Assistant Ramsey County Attorney Anna Christie urged jurors not to spare Zumberge, whom she said retaliated because he was frustrated with Stevens' habit of feeding deer.

To drive home the callousness of his actions, she repeatedly invoked a phrase Zumberge said to investigators in an interview hours after his arrest: "They should give me a medal for this."

Zumberge reached a breaking point last year, Christie said, when Cleven called police on the Zumberges' younger son, Jacob, who was wanted for prior threats he made toward Stevens and Cleven.

"He saw his opportunity that day," she said. "This is a man who hated his neighbors."

When Cleven returned home, Paula Zumberge went outside to confront her.

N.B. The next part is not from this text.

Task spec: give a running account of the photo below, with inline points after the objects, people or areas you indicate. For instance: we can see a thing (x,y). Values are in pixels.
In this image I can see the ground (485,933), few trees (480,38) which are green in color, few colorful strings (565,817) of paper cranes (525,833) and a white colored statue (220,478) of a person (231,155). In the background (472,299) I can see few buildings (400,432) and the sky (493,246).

Neal Zumberge grabbed a loaded semiautomatic shotgun from under the living-room couch, descended the basement stairs and climbed out of an egress window.

Zumberge hid behind the side of his house and peeked around the corner five times before stepping into the open and shooting Stevens and Cleven across the street, spraying them with 32 pellets, eight of them removed from Stevens' body.

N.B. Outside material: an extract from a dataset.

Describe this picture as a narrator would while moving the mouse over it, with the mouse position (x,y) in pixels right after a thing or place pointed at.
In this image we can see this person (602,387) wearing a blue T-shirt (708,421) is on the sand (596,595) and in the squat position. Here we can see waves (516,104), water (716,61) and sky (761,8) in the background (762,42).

"In his mind, there was only one way this was going to end," Christie said.

Made a mistake

Zumberge's attorney, William Orth, told jurors that his client made a mistake. Zumberge thought Stevens was reaching for a gun to harm Paula Zumberge, so he fired, Orth said.

Evidence at trial showed that Stevens was unarmed that night, that a cellphone was recovered from the scene and that a black cellphone case was clipped to Stevens' waist.

Orth pulled a comb out of his pocket to demonstrate how quickly an object could be drawn from a person's side.

"That black carrying case could handle a weapon," he said. "It could also handle a cellphone."

Orth urged jurors to consider Zumberge's mind-set that night, and how it was affected by years of living across the street from Stevens, whom Orth characterized as a "bully" and a drunk.

Christie told jurors that other neighbors' testimony about Stevens' behavior largely did not corroborate claims made by the Zumberge family.

Zumberge, his wife, one of their sons and their daughter testified that Stevens drank regularly to the point of intoxication and that he harassed the family. Some of them testified that they saw Stevens in his yard with a handgun several times.

Cleven said after the verdicts were read that other neighbors did not have issues with Stevens.

"Not everybody's perfect, but you're allowed to have a beer in your yard," she said.

Zumberge's claim of self-defense was a lie, Cleven added.

Zumberge testified that he fired at Stevens after he read Stevens' lips and body language and that he saw Stevens voice a threat to harm Paula Zumberge.

Christie attacked that in her closing arguments, noting that Zumberge was about 145 feet — nearly half the length of a football field — from Stevens at the time.

"This was not self-defense," she said. "This was coldblooded murder."

Zumberge is scheduled to be sentenced on Oct. 14.